Tuesday, May 31, 2011

Late Spring/Early Summer Preview (of Shows Not By Yours Truly)

You'd think that having a bunch of shows going on would mean I'd have a ton of things to blog about. Well, oddly enough, not only have I been too busy to blog (with both the shows and the new day job, which has remarkably little-to-no downtime) but I don't have a lot to report, aside from the fact that Blood Brothers and Captain Moonbeam are in rehearsals and you should get your tickets for both.

In the meantime, I figured I'd take a break from plugging my own stuff to plug a few other shows of note from some buds and co-conspirators going on this summer. Believe me, I'm looking forward to making what little time I have to go see these.

Standards of Decency 3: 300 Vaginas Before Breakfast
Various writers and directors
The Blue Coyote Theater Company is doing a follow-up to their immensely popular—and potentially offensive—Standards of Decency series, where nine playwrights (including fellow homies Mac Rogers, Matthew Freeman and Adam Szymcowicz) create new short plays meditating on new media and pornography. (And if those Blue Coyote boys keep "meditating" like that they're going to go blind.)
Runs May 31 - June 18 at the Access Theater (380 Broadway). Click here for tickets.

Cut
by Crystal Skillman, directed by Meg Sturiano

And we here at Nosedive Central thought we were being prolific. In addition to her entry in the Blood Brothers show and her TWO entries in the Brick's Comic Book Theater Festival, The Management as residents of Horse Trade Theater Group just opened Crystal Crystal's latest play about three reality TV show writers—of course reality TV has writers—having to recut and essentially rewrite the season finale of their crap show. I'm seeing this on Friday. Join me?
Runs through June 4 at UNDER St. Marks (94 St. Marks Place). Click here for tickets.

Tulpa, or Anne & Me
by Shawn C. Harris, directed by Sarah Lyons.

A comic book author has the woman of her dreams, Oscar-nominated actress Anne Hathaway, climb into her apartment through her television set. If only Kate Winslet could do the same for me. But of course, there are some...problems...that develop along the way as their friendship develops. I saw a workshop production of this compelling show last year and am eager to see this again in a full production.
Runs June 2-19 at at the Robert Moss Theatre (440 Lafayette Street). Click here for tickets.

**Study questions:**
1. Summarize the blog post in two sentences.
2. Echo the blog post word for word, from "You'd think that" up to and including "go see these.".
The items have no connection to the blog post.

Keypoint text descriptions
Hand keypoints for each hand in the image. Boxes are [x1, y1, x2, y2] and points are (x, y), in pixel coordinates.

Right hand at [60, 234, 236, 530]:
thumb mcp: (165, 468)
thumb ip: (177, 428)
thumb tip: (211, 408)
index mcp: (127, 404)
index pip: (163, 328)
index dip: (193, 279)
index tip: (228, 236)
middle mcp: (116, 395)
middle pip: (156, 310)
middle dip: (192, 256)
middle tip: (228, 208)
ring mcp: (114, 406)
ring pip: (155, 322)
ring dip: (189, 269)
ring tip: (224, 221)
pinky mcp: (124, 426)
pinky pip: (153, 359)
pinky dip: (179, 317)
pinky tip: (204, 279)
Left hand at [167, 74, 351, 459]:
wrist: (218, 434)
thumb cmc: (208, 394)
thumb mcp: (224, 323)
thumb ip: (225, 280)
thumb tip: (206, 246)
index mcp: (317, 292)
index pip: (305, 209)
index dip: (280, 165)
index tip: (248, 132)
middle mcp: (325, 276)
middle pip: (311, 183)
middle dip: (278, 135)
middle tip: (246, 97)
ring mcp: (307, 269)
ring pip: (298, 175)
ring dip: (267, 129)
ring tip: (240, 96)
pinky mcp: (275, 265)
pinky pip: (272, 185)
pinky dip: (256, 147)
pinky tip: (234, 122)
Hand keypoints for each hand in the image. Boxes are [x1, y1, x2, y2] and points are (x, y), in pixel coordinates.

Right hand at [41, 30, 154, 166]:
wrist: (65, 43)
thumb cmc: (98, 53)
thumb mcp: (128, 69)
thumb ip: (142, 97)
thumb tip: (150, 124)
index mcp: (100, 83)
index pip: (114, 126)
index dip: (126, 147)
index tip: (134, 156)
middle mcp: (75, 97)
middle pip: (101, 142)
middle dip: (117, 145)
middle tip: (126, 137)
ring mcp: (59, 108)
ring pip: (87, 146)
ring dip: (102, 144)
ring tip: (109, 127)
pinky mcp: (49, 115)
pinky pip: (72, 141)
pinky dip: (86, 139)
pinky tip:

**Solutions by task:**
1. Too busy with shows in rehearsal and a new day job to blog much, the writer takes a break from plugging their own work to recommend several summer shows by friends and collaborators. These are Standards of Decency 3: 300 Vaginas Before Breakfast at the Access Theater, Crystal Skillman's Cut at UNDER St. Marks, and Shawn C. Harris's Tulpa, or Anne & Me at the Robert Moss Theatre.

2.
You'd think that having a bunch of shows going on would mean I'd have a ton of things to blog about. Well, oddly enough, not only have I been too busy to blog (with both the shows and the new day job, which has remarkably little-to-no downtime) but I don't have a lot to report, aside from the fact that Blood Brothers and Captain Moonbeam are in rehearsals and you should get your tickets for both.

In the meantime, I figured I'd take a break from plugging my own stuff to plug a few other shows of note from some buds and co-conspirators going on this summer. Believe me, I'm looking forward to making what little time I have to go see these.